Con la época electoral se asoman llamados a votar para cumplir con nuestro papel de ciudadanos y ciudadanas. No todos se tragan el cuento de que uno está haciendo un gran aporte a la democracia al ir a votar. Y entonces hay quienes se posicionan a favor del voto nulo o del voto en blanco, o bien no votan porque no creen en el sistema y tienen otras apuestas políticas. Otros recriminan estas posiciones tildándolas de cómodas e irresponsables. En términos prácticos, digamos, es cierto que el voto nulo o en blanco nunca va a ganar como tal. En una votación hipotética en la cual votan 100 personas, aunque nulo recibiera 80 votos, el candidato A 11 votos y el candidato B 9 votos, terminaría ganando el candidato A y le vendría sobrando el mensaje de descontento y desaprobación que las 80 personas quisieron dar con su voto nulo. Evidentemente, lo representativo de nuestras limitadas democracias no se cumple y es insuficiente.

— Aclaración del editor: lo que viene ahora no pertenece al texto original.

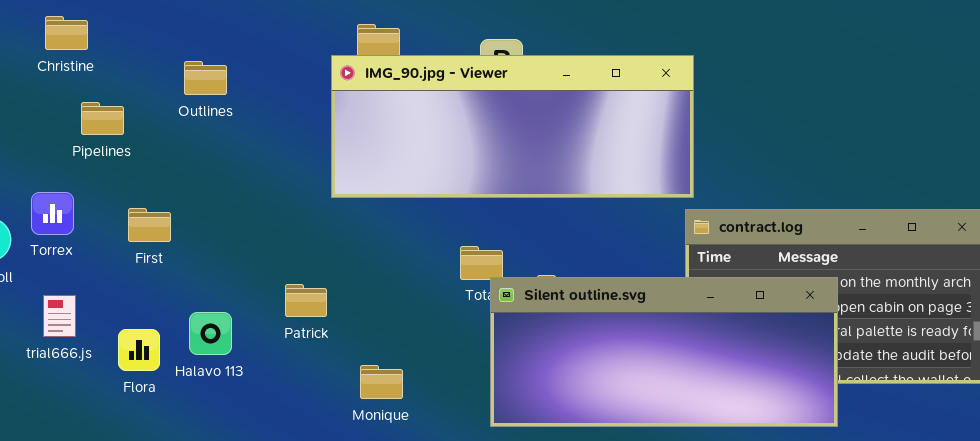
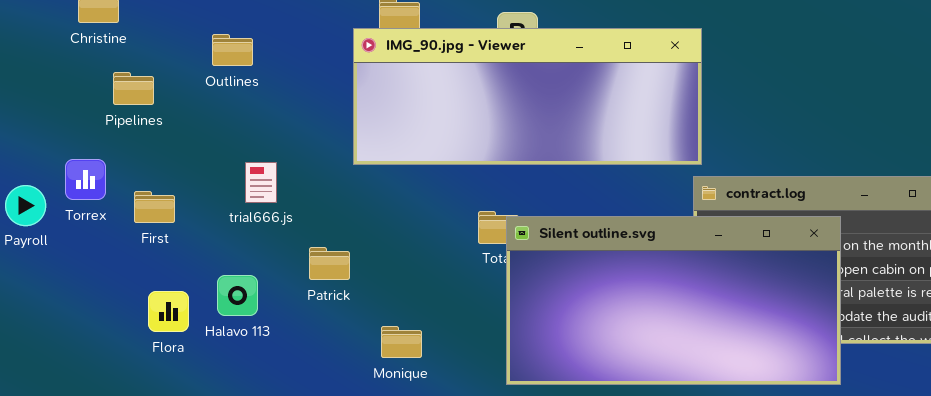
First: [128,208,171,242] -> [134,191,175,223], moved
Silent outline.svg: [490,277,838,427] -> [506,216,841,385], resized
trial666.js: [43,295,76,337] -> [245,162,277,203], moved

Solo esta discusión de votar, no votar, qué votar y por quién votar, nulo o blanco, nos exige un gran ejercicio de cara a estas elecciones. Hay muchas reflexiones sobre las que vale la pena dialogar y profundizar. Por ejemplo, el llamado al voto porque hay elecciones y de plano tenemos que votar no me satisface. Es como imaginar que estamos enfermos y que solo podemos tomar agua pura o refrescos naturales, pero únicamente podemos elegir entre aguas gaseosas, que sabemos que nos harán daño. No me suena a democracia y me parece que hay otras formas más coherentes de participar. Por otro lado, el llamado al voto también tiene un sentido, pues ineludiblemente alguien tendrá que tener mayoría y gobernará. Hay quienes han reconocido que, de no haber otra opción, tendríamos que votar por el menos peor. Pero ¿sabe qué? Aunque apareciera un candidato ideal, tampoco sería la solución a todos nuestros problemas. Sí, así de cruel como se oye. No podemos caer en un ilusionismo electoral que nos haga fantasear con que las elecciones son la esencia de la democracia y la oportunidad para el cambio.
Estos momentos que estamos viviendo pueden prestarse a confusión dentro de la ciudadanía. Tal y como ya es evidente, aparecen oportunistas llenándose la boca con discursos anticorrupción, de honestidad y de indignación compartida con la población por el caso SAT de este gobierno. Cínicos porque ellos mismos son parte de ese sistema de corrupción, privilegios para unos pocos, injusticias e impunidad.
Ciertamente las manifestaciones del 25A han venido a darle una merecida bofetada a la clase política, y ello, de alguna manera, tendría que llevarnos a encarar las elecciones de una mejor forma, pero debemos tener cuidado de no perdernos en ello. Más allá de concentrarnos en un voto para una persona-caudillo cada cuatro años, debemos cuestionarnos con más fuerza y de forma más crítica la ciudadanía que ejercemos a diario. Tenemos que ser ciudadanos de todos los días. ¿Qué tal seguir reproduciendo, multiplicando, experimentando y saboreando esa fantástica experiencia de la fuerza colectiva tal y como la demostramos el 25A?
Aún no podemos medir ni predecir la trascendencia que tendrá la muestra del despertar ciudadano que se dio el 25A, pero sería triste que caducara con el cierre de las urnas.